When it is talking about things that the people of that time observed in nature, it seems very accurate. For instance, the Bible says that the rock hyrax is an animal that chews the cud. [Leviticus 11: 5] It was long believed that the Bible was wrong about this, but recently it was discovered that they do, but only for short periods every day. It makes sense that people who lived in the wilderness as nomads might have found this out, while people in towns and colleges would not know it.
Then there is the "value of pi." In 1 Kings 7: 23, it is reported that Hiram built a pool that was circular, 10 cubits across and 20 cubits around. This makes, by our modern measurements, pi equal to 3. However, the cubit is simply the distance between the worker's elbow and fingertips; it is not precise enough to give a value more accurate than this. The observation was correct with the tools that they had at the time. Calling this mathematically inaccurate is an anachronism.

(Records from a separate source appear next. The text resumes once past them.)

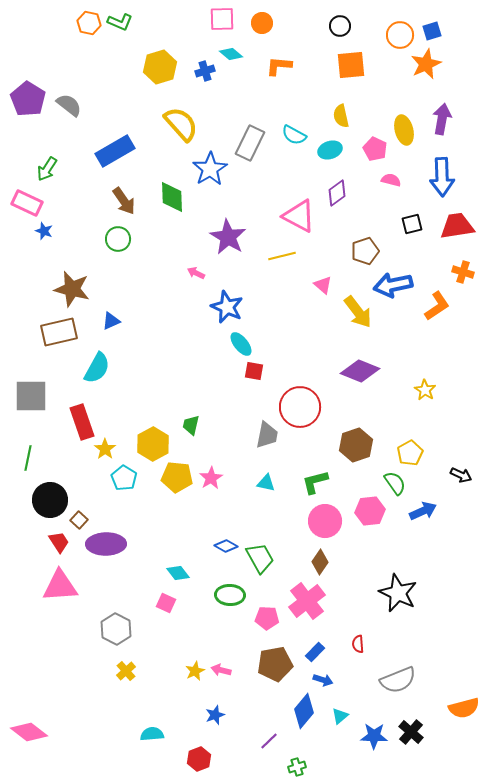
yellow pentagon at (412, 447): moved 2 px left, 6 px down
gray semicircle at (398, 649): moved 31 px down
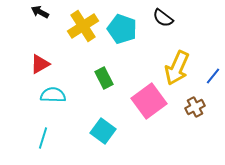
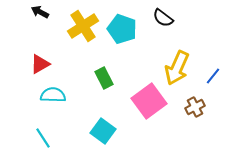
cyan line: rotated 50 degrees counterclockwise
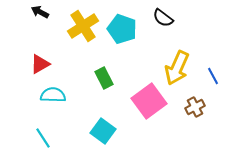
blue line: rotated 66 degrees counterclockwise
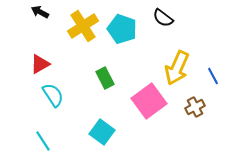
green rectangle: moved 1 px right
cyan semicircle: rotated 55 degrees clockwise
cyan square: moved 1 px left, 1 px down
cyan line: moved 3 px down
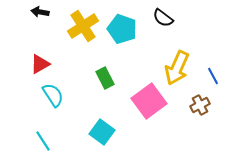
black arrow: rotated 18 degrees counterclockwise
brown cross: moved 5 px right, 2 px up
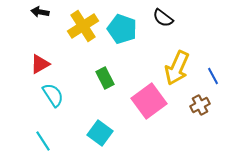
cyan square: moved 2 px left, 1 px down
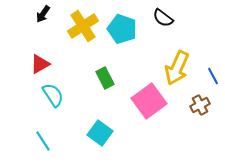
black arrow: moved 3 px right, 2 px down; rotated 66 degrees counterclockwise
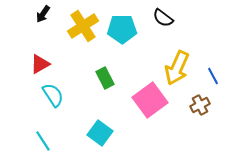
cyan pentagon: rotated 20 degrees counterclockwise
pink square: moved 1 px right, 1 px up
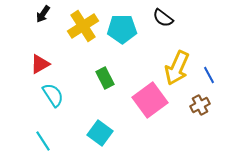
blue line: moved 4 px left, 1 px up
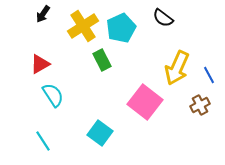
cyan pentagon: moved 1 px left, 1 px up; rotated 24 degrees counterclockwise
green rectangle: moved 3 px left, 18 px up
pink square: moved 5 px left, 2 px down; rotated 16 degrees counterclockwise
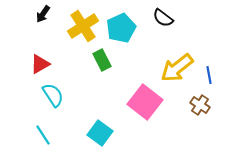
yellow arrow: rotated 28 degrees clockwise
blue line: rotated 18 degrees clockwise
brown cross: rotated 30 degrees counterclockwise
cyan line: moved 6 px up
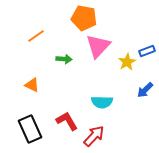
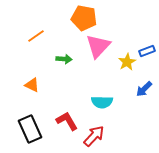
blue arrow: moved 1 px left, 1 px up
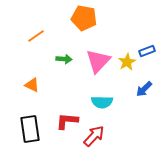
pink triangle: moved 15 px down
red L-shape: rotated 55 degrees counterclockwise
black rectangle: rotated 16 degrees clockwise
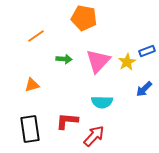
orange triangle: rotated 42 degrees counterclockwise
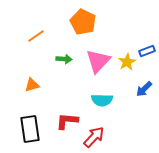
orange pentagon: moved 1 px left, 4 px down; rotated 15 degrees clockwise
cyan semicircle: moved 2 px up
red arrow: moved 1 px down
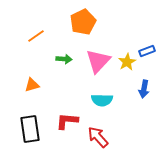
orange pentagon: rotated 20 degrees clockwise
blue arrow: rotated 36 degrees counterclockwise
red arrow: moved 4 px right; rotated 85 degrees counterclockwise
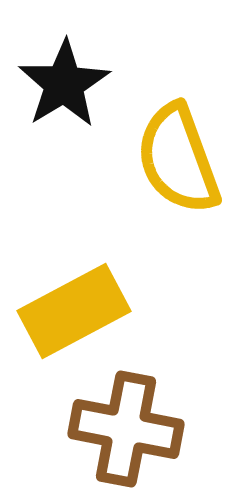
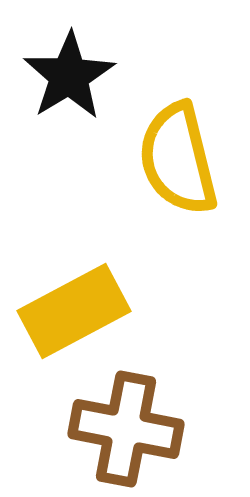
black star: moved 5 px right, 8 px up
yellow semicircle: rotated 6 degrees clockwise
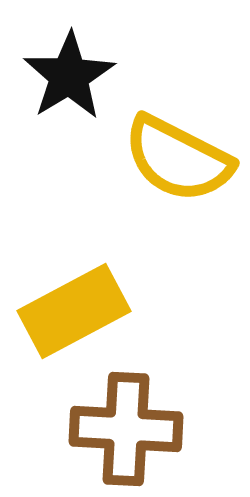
yellow semicircle: rotated 49 degrees counterclockwise
brown cross: rotated 8 degrees counterclockwise
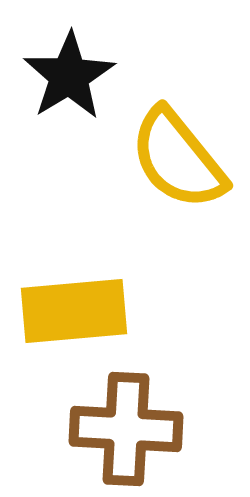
yellow semicircle: rotated 24 degrees clockwise
yellow rectangle: rotated 23 degrees clockwise
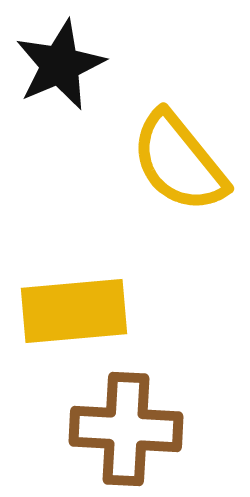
black star: moved 9 px left, 11 px up; rotated 8 degrees clockwise
yellow semicircle: moved 1 px right, 3 px down
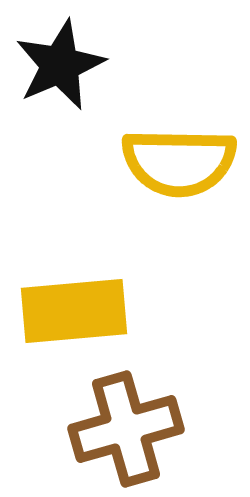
yellow semicircle: rotated 50 degrees counterclockwise
brown cross: rotated 19 degrees counterclockwise
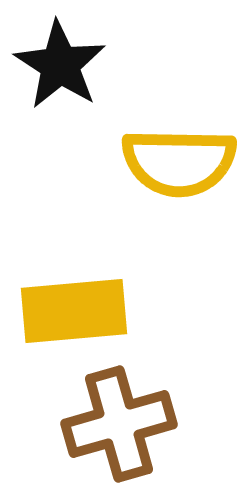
black star: rotated 16 degrees counterclockwise
brown cross: moved 7 px left, 5 px up
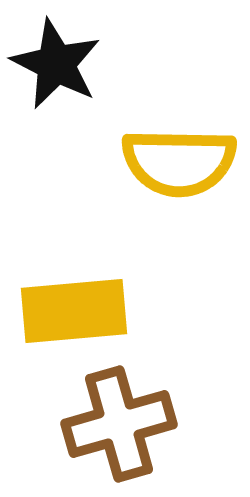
black star: moved 4 px left, 1 px up; rotated 6 degrees counterclockwise
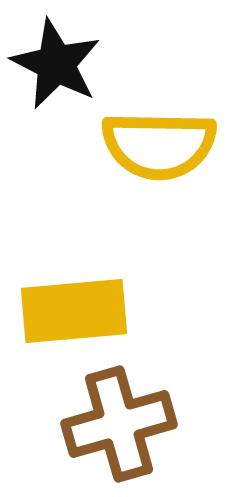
yellow semicircle: moved 20 px left, 17 px up
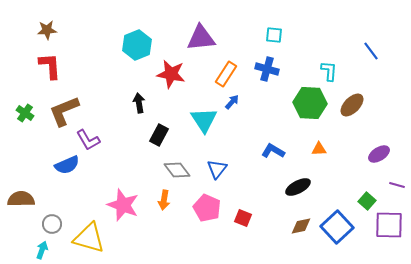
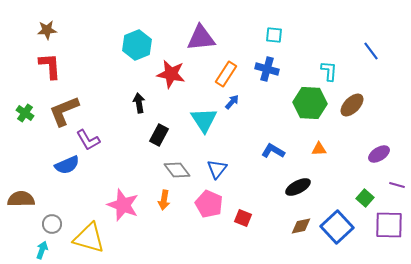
green square: moved 2 px left, 3 px up
pink pentagon: moved 2 px right, 4 px up
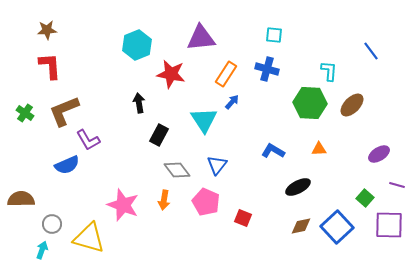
blue triangle: moved 4 px up
pink pentagon: moved 3 px left, 2 px up
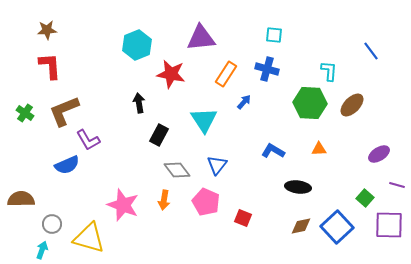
blue arrow: moved 12 px right
black ellipse: rotated 35 degrees clockwise
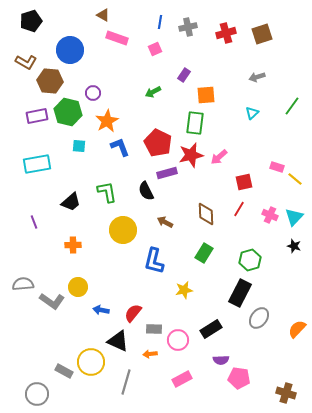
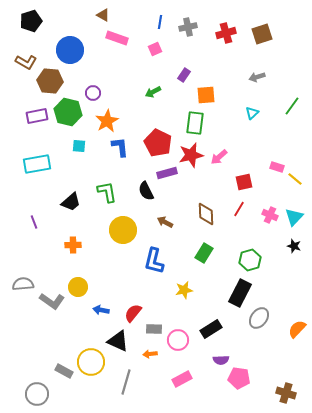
blue L-shape at (120, 147): rotated 15 degrees clockwise
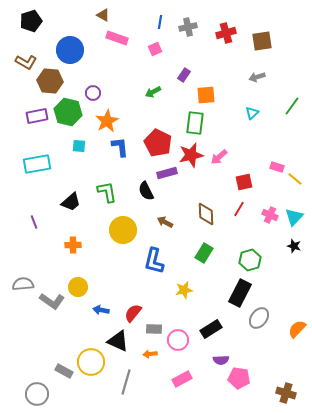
brown square at (262, 34): moved 7 px down; rotated 10 degrees clockwise
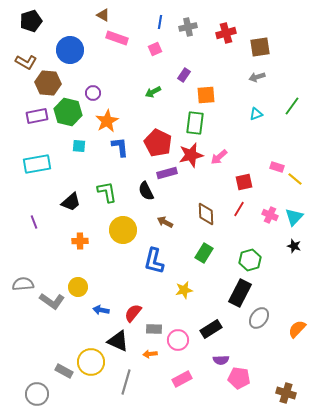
brown square at (262, 41): moved 2 px left, 6 px down
brown hexagon at (50, 81): moved 2 px left, 2 px down
cyan triangle at (252, 113): moved 4 px right, 1 px down; rotated 24 degrees clockwise
orange cross at (73, 245): moved 7 px right, 4 px up
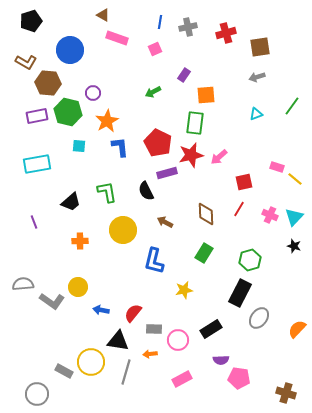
black triangle at (118, 341): rotated 15 degrees counterclockwise
gray line at (126, 382): moved 10 px up
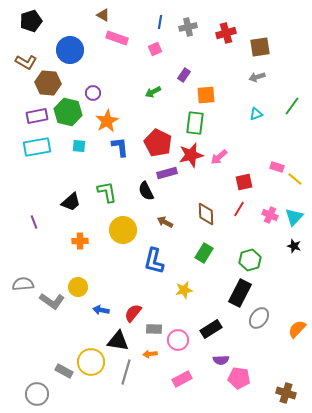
cyan rectangle at (37, 164): moved 17 px up
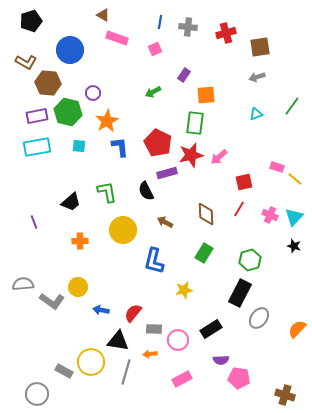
gray cross at (188, 27): rotated 18 degrees clockwise
brown cross at (286, 393): moved 1 px left, 2 px down
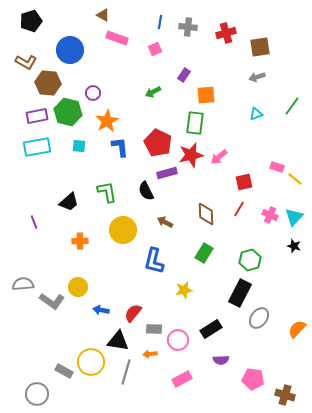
black trapezoid at (71, 202): moved 2 px left
pink pentagon at (239, 378): moved 14 px right, 1 px down
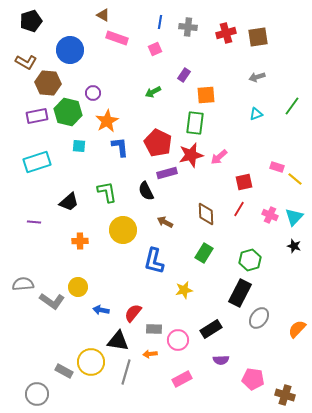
brown square at (260, 47): moved 2 px left, 10 px up
cyan rectangle at (37, 147): moved 15 px down; rotated 8 degrees counterclockwise
purple line at (34, 222): rotated 64 degrees counterclockwise
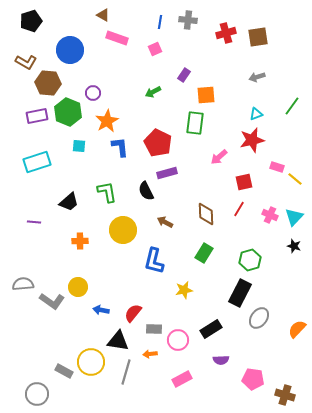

But I suppose you are talking about the creation accounts in Genesis. Yes, there are two creation accounts, and they are different from each other. I don't think they were ever intended to be purely descriptive like the descriptions in Leviticus, for instance. They were for moral and spiritual wisdom, not science.
There are clearly different kinds of writing in the Bible. There are accounts of history, some of them with all the earmarks of an eyewitness account; others sounding more as if they were passed down. There are legal systems, there is poetry, and symbolic writings.
It does not respect the Bible if you try to make it what it doesn't claim to be. It doesn't claim to be science. Look for the evidence within the text, to see whether it is telling history, or poetry, or law, or something else. That is how you respect any historical text.